▸ **WHAT TO DO**:
1. According to the article about Wallace Bennett's Senate chair, where was the chair kept until Doug Bennett moved to St. George?
2. Resume the article about Wallace Bennett's Senate chair, picking up right after its final sentence.

▸ **STUDY TEXT**:

Biden told Bennett he was always welcome in his office and then continued to tell Bennett a story of his early days in the Senate.
(Biden told me), ‘When I was first elected, before I was sworn in, my wife and daughter were killed in an automobile accident. My whole world crumbled, and I was only 29 years old. But one day, I got a letter from a man I’d never met, and the letter said, “You don’t know me, but you have just experienced a tremendous loss and you’re about to begin a very difficult career, so if there’s ever anything I can do to help, I will.”‘
“Well,” Doug Bennett said, with the emotion evident in his voice, “that letter was from Grandpa. Across the aisle, across the country, across the ideological lines of left and right … I think with a little bit more of that, the place [Congress] would work better.”
Back in St. George
Wallace Bennett died in 1993, and Doug Bennett said he got his grandfather’s chair by “wrestling it away from my little brother.” He offered it to his uncle — Wallace Bennett’s son, Utah Sen. Bob Bennett — but his uncle said he wanted to keep his own Senate chair, which he eventually did.
So the chair stayed at Doug Bennett’s home in Washington, D.C., until he moved to St. George in 2014.
“I always like to keep it nearby,” he said, “because every time I look at it, it reminds me of him (Wallace Bennett), and I like being reminded of him.”
Doug Bennett began teaching political science classes at Southern Utah University in the spring of 2014, and shortly thereafter, he learned that Clay Crozier, one of his political science students from Roosevelt, Utah, had experience in building and refurbishing furniture.
Crozier said he took a cabinetry class in high school and fell in love with cabinetry and furniture design, taking his furniture designs throughout the state to compete in fairs and always winning the top prize.
Crozier did a few other furniture projects after high school but hardly anything once he arrived at Southern Utah University.
“We were in Professor Bennett’s American National Government class one day,” he said, “and it came up that I make wood furniture.”
Bennett immediately asked Crozier to get in touch with him about a possible project of fixing up the chair.
Bennett told Crozier this was a “side job” and not tied to his academic performance in his class.
“I told him, ‘You do a great job on the chair and a bad job in class, you won’t get a good grade; you do a bad job on the chair and a great job in class, you’ll get a good grade. But don’t screw up the chair,'” Bennett joked.

[Multi-view scene photographs]
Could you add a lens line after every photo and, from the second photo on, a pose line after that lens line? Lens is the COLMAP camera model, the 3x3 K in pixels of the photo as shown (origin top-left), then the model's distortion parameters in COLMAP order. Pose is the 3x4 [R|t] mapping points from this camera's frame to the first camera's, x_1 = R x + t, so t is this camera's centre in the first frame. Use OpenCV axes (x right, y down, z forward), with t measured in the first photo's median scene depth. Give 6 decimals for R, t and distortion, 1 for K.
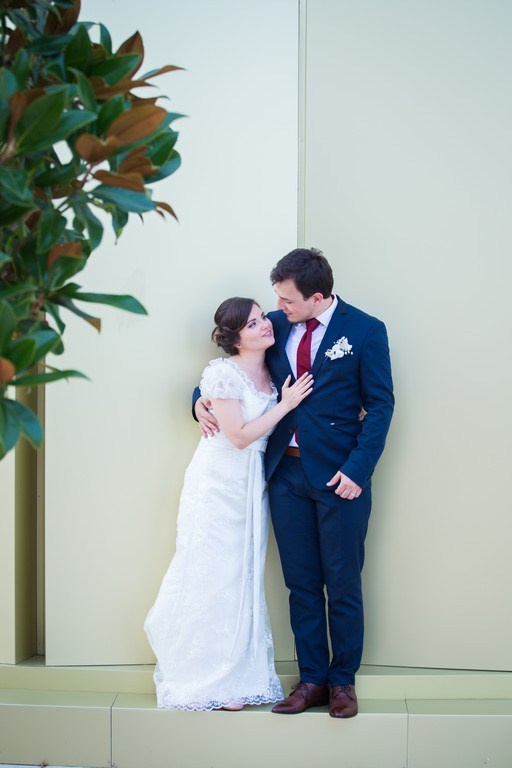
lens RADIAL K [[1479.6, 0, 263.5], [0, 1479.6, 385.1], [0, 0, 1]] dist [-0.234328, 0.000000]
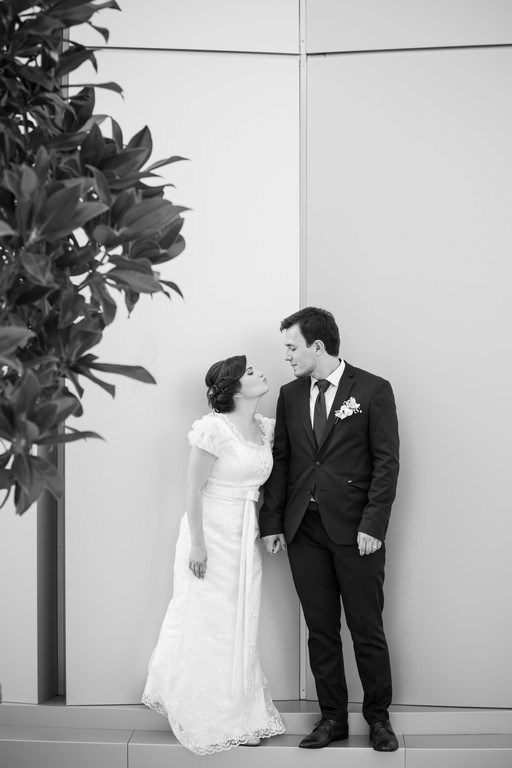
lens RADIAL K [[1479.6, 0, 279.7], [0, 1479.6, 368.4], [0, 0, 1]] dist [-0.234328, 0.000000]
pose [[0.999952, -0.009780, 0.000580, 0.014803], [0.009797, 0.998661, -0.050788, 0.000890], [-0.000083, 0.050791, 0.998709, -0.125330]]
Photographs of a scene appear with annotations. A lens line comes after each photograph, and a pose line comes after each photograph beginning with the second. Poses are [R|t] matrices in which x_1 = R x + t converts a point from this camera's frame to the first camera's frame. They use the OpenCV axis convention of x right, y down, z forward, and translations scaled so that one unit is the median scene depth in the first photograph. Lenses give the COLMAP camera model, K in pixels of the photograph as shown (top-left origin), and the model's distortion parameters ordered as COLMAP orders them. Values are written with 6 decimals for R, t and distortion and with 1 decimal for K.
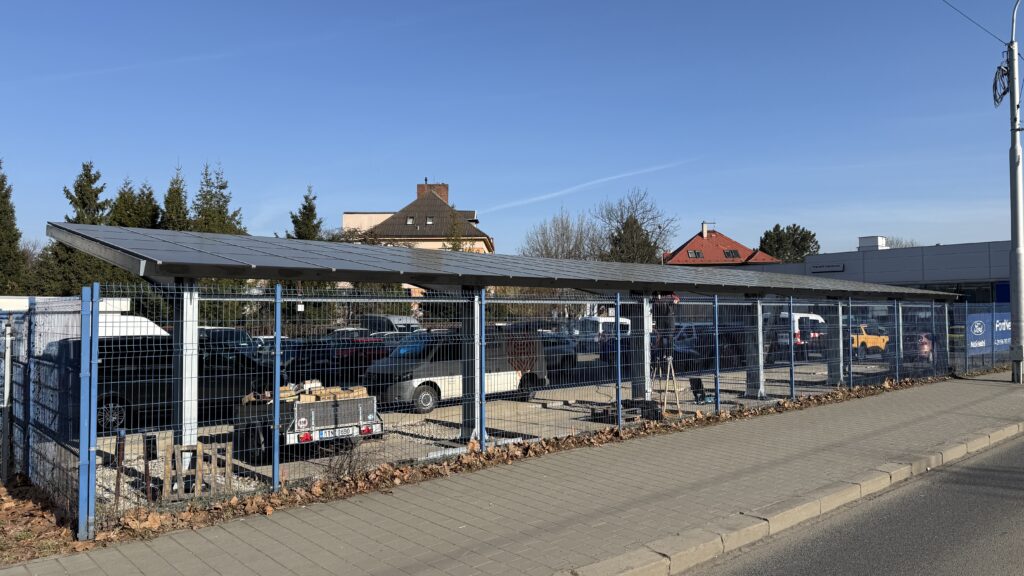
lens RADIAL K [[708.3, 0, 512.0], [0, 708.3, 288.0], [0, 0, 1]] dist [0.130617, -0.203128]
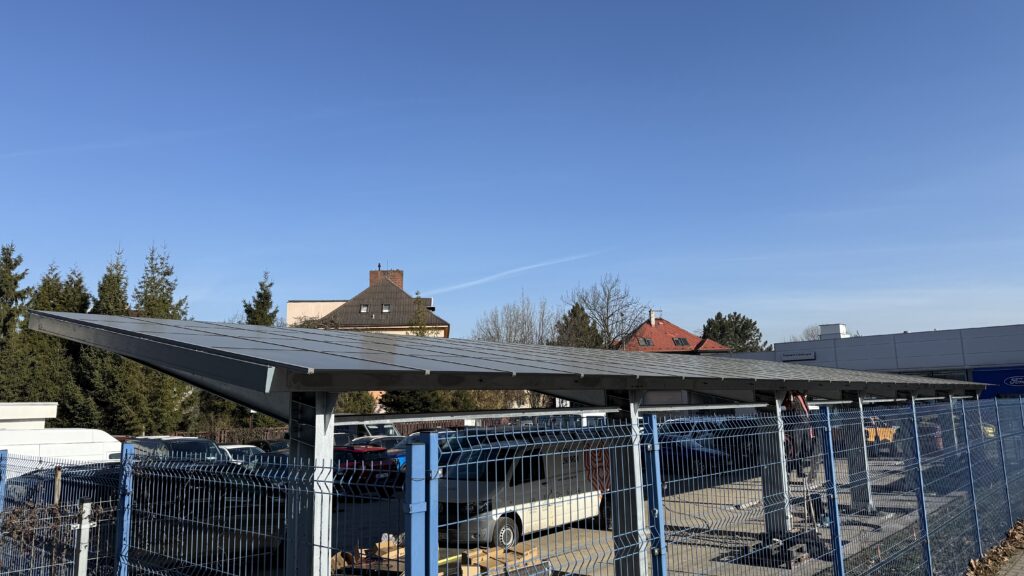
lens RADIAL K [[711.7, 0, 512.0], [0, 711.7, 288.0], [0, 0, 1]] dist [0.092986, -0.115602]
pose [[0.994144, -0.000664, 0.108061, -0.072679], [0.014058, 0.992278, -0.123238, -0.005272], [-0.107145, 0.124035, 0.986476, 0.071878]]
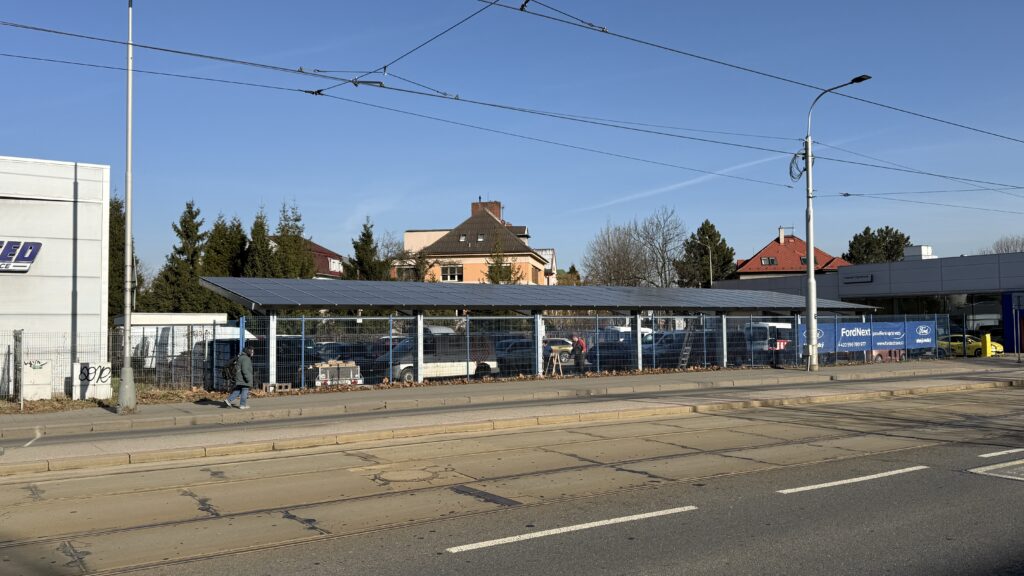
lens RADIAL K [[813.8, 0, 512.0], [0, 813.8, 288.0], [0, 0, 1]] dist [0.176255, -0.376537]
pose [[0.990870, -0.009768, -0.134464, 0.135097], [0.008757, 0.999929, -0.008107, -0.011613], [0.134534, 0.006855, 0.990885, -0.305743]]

▸ **ANSWERS TO THIS EXERCISE**:
1. At Doug Bennett's home in Washington, D.C.

2.
“He had the chair for a couple of months,” Bennett continued, “and when he brought it back, Mary (Bennett’s wife) and I just said, ‘Wow, it’s better than new!’ He did a beautiful job. We know it’s at least 66 years old — and probably older — and Clay made it look like new.”
“He was dazzled with it,” Crozier said. “I didn’t know much about Sen. Wallace Bennett before I started working on the chair, and so Professor Bennett told me a little about the history behind it and how he and his grandpa were so close.”
Crozier said knowing it was the senator’s chair made it more of a “priceless item,” taking that into consideration as he was working on it.
“I made sure it was done really well,” he said.
Bennett said he thought using Crozier was the right decision.
“I thought about it, and said, ‘What would Grandpa do?’” he said, “and I think Grandpa would rather have it refinished and restored by a bright young man from Utah than a random furniture shop.”
The chair now sits in Bennett’s fourth floor office, where students visit him regularly to joke around, talk about the political news of the day and get career advice. It continues to remind Doug Bennett of the humble, funny and generous man he walked to the U.S. Capitol with during his teenage summers.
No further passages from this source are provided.